My husband has been going to strip clubs in Windsor, Ontario,and Detroit, Michigan for more than 5 years.I am not sure if that is where he encountered prostitutes, but he uses them,too. He has emotionally abandoned his family because of the false sense of importance the strippers give him; he is addicted to his new lifestyle. It is important for women to know that it is a man's insecurities, selfishness, and immature need for self-gratification that causes him to visit these places/people. He may use the wife as an excuse, but even the nicest, most beautiful wives get cheated on. Take heart, wives, and take action. My husband brought me home an STD, and I am divorcing him. Get health check-ups, and get strong; you don't deserve a cheater!

please tell me who the amanda is that grew up with me.

I just wanted to say that if my husband cheated on me, I would never be able to forgive him. For me, infidelity is the ultimate deal breaker.

Personally, I am not sure how anyone could stay with someone who has cheated. I mean even if I had been the one to be unfaithful, I wouldn't expect anyone to stay with me eithier. I realize that it is a personal choice,but I know that I would be so completely broken that I would have to leave.I feel so much for the first woman, I wish her strength and the ability to see that she is worth so much more.

Jeff sounds like he could be a sex addict. This story is very similar to mine. Maybe an intervention is possible. Jeff's wife probably needs some support through counseling herself.

hi... i'm the person the husband has cheated with for the past 21 yrs... we have had an on again off again the whole time hes been married... until recently i thought he was mr wonderful but finally realize after all these yrs of hoping he would leave her for me i decided i wanted more and he wasnt it... i can only imagine how she feels.. cause i'm sure someone else will be there to take my place shortly

I would have prefered if you could have gone into more detail about the background and childhood of the first couple rather than rush along to the second couple. That was a very interesting story with what seemed like a lot more left to explore that could have helped the family. It's amazing how generations repeat the same mistakes over and over again. Sheesh....I think we need more Dr. Keith's in the world to help set us straight.

Kess

The sister-n-law nailed it when she called Jeff a low-life. What a LOSER!
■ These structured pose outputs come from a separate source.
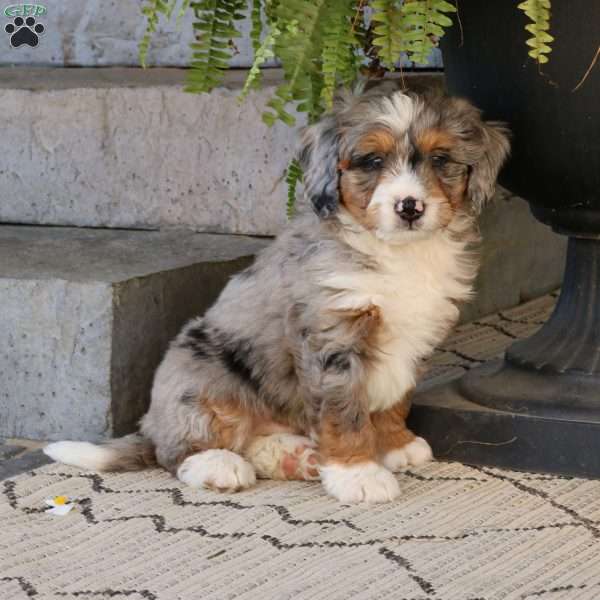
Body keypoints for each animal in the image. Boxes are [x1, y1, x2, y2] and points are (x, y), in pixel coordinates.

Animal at [44, 88, 508, 502]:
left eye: (441, 160)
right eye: (373, 161)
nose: (409, 207)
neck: (398, 253)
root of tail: (151, 421)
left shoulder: (413, 337)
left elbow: (397, 395)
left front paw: (396, 444)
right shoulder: (332, 337)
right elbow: (345, 412)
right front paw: (358, 475)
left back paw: (296, 458)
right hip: (199, 376)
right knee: (174, 450)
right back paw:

I watch the show as much as possible. If I may say, I agree with the wife's sister and son-the husband is doing what he wants-it does not matter what the wife needs or wants. I know what an abusive relationship is like-I have been there for many years. It is hard enough to hear about someone cheating-BUT-in their own bedroom with the wife right there. I know I bring up things that happened in the past-not so recent past, also. Supposidly-my husband says he will never treat me like he did before. It is hard to believe-I am still here-I am not sure what I want to do. Not that this matters-I do not think he ever cheated-but-that does not make up for other things. I feel that I am just biding my time-I have talked to a couple different lawyers already. Thank you for letting me post this.

I grew up with Jeff and I remember his "charm". We all knew he was harmless but when I saw this story all I could say to myself was "what are you doing to these children Jeff"? I was on the cheater side in my marriage so I know what kind of pain I caused my family...I know it's "harmless flirting" in high school, but marriage is obviously not high school. Where is the fun loving, sweet, "harmless" guy I knew way back when?